**STUDY QUESTIONS**
(a) Please copy the records from the line containing "At which label" through the end of the records, word for word, leaving out the pictures.
(b) Continue the forum thread on breading deep-fried pickles from where it stops.

**DOCUMENT PASSAGE**
# Deep Fried Pickles, how does one bread them...



## KevInAlaska (Jul 9, 2007)

Deep Friend Pickles, how does one bread them?  Actually is it bread.  Anyone have a recipe.  Who has made them?

I might have to make them instead of being able to have them purchased.

I know some of you mentioned you liked them or loved them.  Did you make them?

Sincerely,

Kevin in Alaska


----------



## GrillingFool (Jul 9, 2007)

I bread mine with House of Autrey Medium Hot breading mix. 
Which is, if I remember correctly, a mix of flour, cornmeal and spices.
I use dills cut into fourths.
They get dried off, floured, dredged in egg, floured, 
then fried in 375 degree oil for a couple of minutes.
To be honest, I am not totally happy with my breading,
sometimes it falls off.
But not as often, since I got a thermometer to make
sure my oil is hot, LOLOLOLOL!
Oh, gotta use Mt. Olive Zesty Dills, too.


----------



## Uncle Bob (Jul 9, 2007)

Here fried dill pickles are quite popular. Always of the "hamburger slice" variety. After trying every commercial breading mixture I could find, as well as home made, I settled on a beer batter with added spices for flavor. Also just as soon as they are taken up. they are dusted with "Magic Dust" consisting mostly of garlic and cayenne pepper. Eat them while they are hot and...

Enjoy!

**INFORMATION GIVEN**
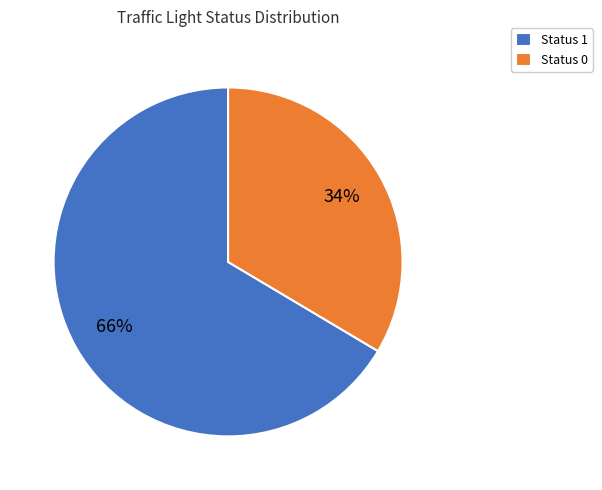

To the nearest percent, what portion does Status 1 represent?

66%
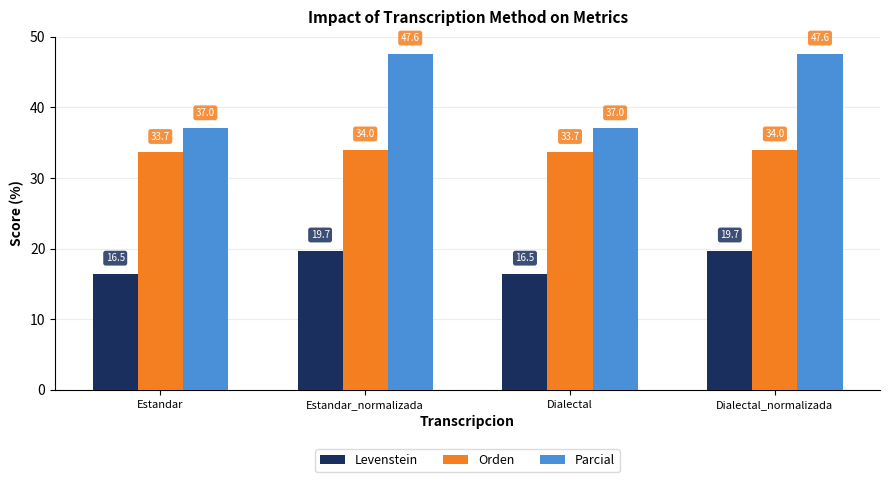

At which label does Levenstein first exceed 19?

Estandar_normalizada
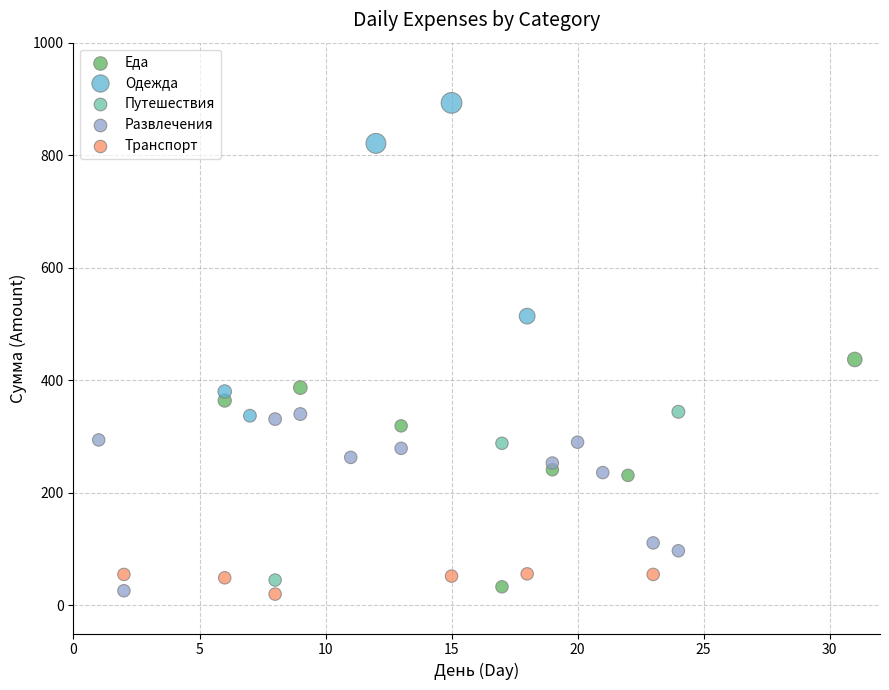

Which series reaches the maximum Y coordinate?

Одежда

**ANSWERS**
(a)
At which label does Levenstein first exceed 19?

Estandar_normalizada

Which series reaches the maximum Y coordinate?

Одежда

(b)
----------



## Harborwitch (Jul 9, 2007)

I make a beer batter for mine because we usually make them when we're having other beer battered stuff.  Love the crazy things.  

This is more traditional batter - In a shallow bowl beat 1 egg and 1 cup milk.  Add 2 tsp Worcestershire sauce, 1/4 tsp tabasco sauace, 1/4 tsp ground cayenne pepper and 1/4 tsp garlic powder, and salt and pepper to taste.

In another small bowl mix 1 1/2 c. all purpose flour and salt and pepper to taste.  Dip into milk mixture and then into flour.  Fry in 350 degree oil for about a minute - moving to brow evenly.  Drain on paper towels and keep warm in a 200 degree oven.

This calls for baby dills sliced crossways into 1/4" slices but we used regular dills sliced into 1/2" slices. 

What's really fun is to make up a bunch of them and let your guests try to figure out what they are.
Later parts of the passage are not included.